Maurice had given them a lift back to Springfield late in the afternoon, the three of them squashed together in the front of the Land Rover, windswept and breathless just after the run from the lighthouse to the vehicle. Perez had always found the field centre administrator an amiable man, relaxed and unflustered, but today he’d seemed infected by the general tension. He’d been quiet, gloomy, and there had been none of the easy conversation Perez remembered from previous meetings.
‘Is anything wrong?’ Immediately Perez had regretted the question. He was on holiday. If there were problems at the centre it was no business of his. Fran had flashed him a grin as the Land Rover rattled over a cattle grid. You really can’t help yourself, can you? She thought his curiosity was a sort of affliction and that he’d only become a detective to give himself the licence to meddle in other people’s lives.
Maurice had taken a while to answer. ‘It’s family trouble,’ he’d said in the end. ‘I daresay it’ll sort itself out.’ He’d been born in Birmingham and still had the Midlands accent. There’d been another moment of silence while he’d concentrated on keeping the vehicle on the road. He continued speaking but his eyes were fixed straight ahead. ‘It’s my youngest daughter, Poppy. She’s always been a handful. My wife thought a few weeks on the isle might help to sort her out, keep her away from some of the bad influences at home, but it hasn’t really worked as we’d planned.
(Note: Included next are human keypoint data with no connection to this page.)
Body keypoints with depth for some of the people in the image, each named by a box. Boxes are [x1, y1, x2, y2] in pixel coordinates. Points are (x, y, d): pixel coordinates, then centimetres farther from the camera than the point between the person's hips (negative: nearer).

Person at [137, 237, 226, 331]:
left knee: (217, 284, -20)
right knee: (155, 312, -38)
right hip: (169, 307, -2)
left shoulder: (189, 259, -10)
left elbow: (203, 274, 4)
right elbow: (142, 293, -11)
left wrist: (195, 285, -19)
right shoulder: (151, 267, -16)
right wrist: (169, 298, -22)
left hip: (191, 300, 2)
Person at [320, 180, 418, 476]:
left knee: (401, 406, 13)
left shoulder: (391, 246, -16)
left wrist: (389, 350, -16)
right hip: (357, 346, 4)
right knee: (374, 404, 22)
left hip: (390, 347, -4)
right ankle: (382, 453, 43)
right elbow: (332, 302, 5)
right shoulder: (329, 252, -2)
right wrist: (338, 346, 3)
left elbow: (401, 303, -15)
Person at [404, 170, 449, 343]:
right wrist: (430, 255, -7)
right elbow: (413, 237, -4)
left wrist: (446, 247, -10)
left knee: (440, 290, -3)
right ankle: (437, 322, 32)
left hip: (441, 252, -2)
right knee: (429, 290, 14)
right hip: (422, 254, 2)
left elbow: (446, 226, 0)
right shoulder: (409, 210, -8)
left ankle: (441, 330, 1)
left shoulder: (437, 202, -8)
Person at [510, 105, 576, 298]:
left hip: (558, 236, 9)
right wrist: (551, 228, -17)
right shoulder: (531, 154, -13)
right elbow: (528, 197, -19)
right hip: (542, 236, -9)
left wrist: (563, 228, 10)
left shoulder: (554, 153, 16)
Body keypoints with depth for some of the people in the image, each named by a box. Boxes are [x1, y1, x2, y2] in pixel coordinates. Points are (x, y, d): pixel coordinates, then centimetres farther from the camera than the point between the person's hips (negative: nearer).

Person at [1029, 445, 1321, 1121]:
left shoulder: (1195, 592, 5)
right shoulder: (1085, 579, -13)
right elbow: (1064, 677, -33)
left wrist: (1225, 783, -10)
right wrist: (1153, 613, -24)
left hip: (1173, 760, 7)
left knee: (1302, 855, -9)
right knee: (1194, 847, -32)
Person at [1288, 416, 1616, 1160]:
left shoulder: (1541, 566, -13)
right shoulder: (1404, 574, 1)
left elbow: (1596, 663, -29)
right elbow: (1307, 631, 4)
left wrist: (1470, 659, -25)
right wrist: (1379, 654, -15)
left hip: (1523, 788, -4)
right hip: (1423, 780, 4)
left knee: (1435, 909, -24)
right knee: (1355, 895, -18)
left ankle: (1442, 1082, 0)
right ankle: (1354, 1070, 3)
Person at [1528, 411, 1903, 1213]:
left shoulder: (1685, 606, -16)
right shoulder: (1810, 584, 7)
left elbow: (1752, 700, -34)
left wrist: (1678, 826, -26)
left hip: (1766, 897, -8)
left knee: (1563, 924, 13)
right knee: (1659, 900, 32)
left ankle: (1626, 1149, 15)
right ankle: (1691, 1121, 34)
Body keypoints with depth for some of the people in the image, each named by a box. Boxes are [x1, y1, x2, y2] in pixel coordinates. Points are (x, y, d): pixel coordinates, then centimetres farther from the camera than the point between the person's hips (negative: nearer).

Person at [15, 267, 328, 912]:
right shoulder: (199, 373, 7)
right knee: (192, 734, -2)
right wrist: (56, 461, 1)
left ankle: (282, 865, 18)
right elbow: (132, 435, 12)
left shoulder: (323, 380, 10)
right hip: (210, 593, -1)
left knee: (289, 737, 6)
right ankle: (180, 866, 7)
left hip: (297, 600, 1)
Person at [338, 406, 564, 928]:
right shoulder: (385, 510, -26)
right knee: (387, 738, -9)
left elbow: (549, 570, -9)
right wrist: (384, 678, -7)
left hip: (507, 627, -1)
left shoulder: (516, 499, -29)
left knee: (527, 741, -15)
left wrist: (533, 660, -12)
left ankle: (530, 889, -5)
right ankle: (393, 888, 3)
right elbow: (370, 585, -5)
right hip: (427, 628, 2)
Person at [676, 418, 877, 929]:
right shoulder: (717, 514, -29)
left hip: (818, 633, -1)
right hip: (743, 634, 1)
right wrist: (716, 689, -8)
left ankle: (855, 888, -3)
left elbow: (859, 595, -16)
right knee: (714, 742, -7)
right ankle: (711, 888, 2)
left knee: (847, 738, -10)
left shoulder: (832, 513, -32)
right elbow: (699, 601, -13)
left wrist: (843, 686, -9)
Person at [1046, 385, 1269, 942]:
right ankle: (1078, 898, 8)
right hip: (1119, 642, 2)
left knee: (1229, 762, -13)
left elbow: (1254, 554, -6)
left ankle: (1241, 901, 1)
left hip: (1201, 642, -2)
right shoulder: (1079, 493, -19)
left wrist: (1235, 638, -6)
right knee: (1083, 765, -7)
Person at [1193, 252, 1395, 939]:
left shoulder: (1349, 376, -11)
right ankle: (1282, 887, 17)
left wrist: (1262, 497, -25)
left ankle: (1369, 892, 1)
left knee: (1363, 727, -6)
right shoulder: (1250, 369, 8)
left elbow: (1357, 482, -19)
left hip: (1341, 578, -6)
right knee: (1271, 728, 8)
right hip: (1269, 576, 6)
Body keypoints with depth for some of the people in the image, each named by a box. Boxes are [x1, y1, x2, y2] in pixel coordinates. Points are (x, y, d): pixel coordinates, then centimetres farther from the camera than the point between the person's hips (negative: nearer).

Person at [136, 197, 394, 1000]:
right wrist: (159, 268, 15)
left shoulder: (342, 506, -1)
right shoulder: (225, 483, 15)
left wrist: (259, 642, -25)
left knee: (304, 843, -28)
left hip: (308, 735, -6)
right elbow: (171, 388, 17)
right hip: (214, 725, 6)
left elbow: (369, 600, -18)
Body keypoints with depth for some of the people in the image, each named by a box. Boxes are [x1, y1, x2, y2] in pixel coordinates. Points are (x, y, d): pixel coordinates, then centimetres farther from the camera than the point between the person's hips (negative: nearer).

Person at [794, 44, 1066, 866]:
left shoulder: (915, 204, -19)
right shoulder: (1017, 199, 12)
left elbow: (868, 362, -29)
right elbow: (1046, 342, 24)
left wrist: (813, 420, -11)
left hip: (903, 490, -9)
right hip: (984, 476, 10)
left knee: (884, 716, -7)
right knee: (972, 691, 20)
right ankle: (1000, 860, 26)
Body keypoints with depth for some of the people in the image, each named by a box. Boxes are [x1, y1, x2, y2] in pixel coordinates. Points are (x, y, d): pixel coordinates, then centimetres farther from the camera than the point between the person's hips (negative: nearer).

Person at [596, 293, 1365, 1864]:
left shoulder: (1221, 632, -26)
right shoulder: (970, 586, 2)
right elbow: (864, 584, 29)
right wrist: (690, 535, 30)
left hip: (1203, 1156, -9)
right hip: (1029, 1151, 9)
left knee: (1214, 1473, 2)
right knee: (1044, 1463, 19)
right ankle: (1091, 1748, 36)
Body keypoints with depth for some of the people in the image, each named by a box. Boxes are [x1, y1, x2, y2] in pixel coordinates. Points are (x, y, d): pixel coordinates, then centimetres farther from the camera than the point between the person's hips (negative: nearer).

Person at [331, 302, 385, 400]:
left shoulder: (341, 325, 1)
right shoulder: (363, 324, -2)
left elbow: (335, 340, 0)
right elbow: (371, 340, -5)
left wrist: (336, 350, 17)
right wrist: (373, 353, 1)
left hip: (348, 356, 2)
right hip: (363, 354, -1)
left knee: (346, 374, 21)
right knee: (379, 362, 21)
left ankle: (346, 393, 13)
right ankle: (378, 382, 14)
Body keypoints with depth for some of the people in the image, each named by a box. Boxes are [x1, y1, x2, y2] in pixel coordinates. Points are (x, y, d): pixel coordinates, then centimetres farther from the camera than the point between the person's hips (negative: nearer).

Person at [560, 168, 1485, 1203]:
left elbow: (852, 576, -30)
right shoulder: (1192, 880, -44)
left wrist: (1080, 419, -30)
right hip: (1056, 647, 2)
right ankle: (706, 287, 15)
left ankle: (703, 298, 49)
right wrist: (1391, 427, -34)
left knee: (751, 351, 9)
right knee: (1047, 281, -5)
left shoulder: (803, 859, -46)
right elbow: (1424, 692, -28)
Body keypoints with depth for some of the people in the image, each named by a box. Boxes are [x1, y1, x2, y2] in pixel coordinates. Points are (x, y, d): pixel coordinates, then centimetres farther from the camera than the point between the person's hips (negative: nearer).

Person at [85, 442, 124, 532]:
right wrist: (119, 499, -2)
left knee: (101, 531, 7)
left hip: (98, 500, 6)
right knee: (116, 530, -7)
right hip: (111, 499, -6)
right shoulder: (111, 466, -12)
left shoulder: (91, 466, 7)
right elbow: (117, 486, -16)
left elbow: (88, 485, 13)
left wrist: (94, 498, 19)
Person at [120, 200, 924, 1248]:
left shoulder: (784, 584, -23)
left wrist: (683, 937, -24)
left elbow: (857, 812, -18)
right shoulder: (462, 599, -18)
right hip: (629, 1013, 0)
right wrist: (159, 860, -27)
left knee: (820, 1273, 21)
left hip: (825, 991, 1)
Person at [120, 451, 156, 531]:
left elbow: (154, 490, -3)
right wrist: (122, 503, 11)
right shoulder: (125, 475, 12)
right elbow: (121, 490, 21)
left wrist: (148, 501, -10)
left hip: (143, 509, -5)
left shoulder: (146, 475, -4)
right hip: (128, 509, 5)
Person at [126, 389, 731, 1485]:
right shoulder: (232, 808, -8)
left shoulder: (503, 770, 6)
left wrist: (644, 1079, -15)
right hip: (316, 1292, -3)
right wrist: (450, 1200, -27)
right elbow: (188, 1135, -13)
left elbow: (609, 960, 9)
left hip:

Poppy is desperate to leave. She can’t, of course. I had to give priority on the plane to the visitors who wanted to get out. She feels like a prisoner here. She can’t understand that there’s nothing we can do. She’s making life difficult for everyone, especially for Angela.’
Lying in bed, Perez thought about this. About problems within families and whether Fran’s daughter Cassie would see him as a wicked stepfather when they were married and about what it might be like to have a child of his own. He loved Cassie with a passion that took his breath away at times. His marriage had failed partly because his wife had lost a baby late in pregnancy. If the child had lived she’d have been much the same age as Cassie. But would he feel the same affection if he and Fran had a baby? Would the girl feel rejected or put out?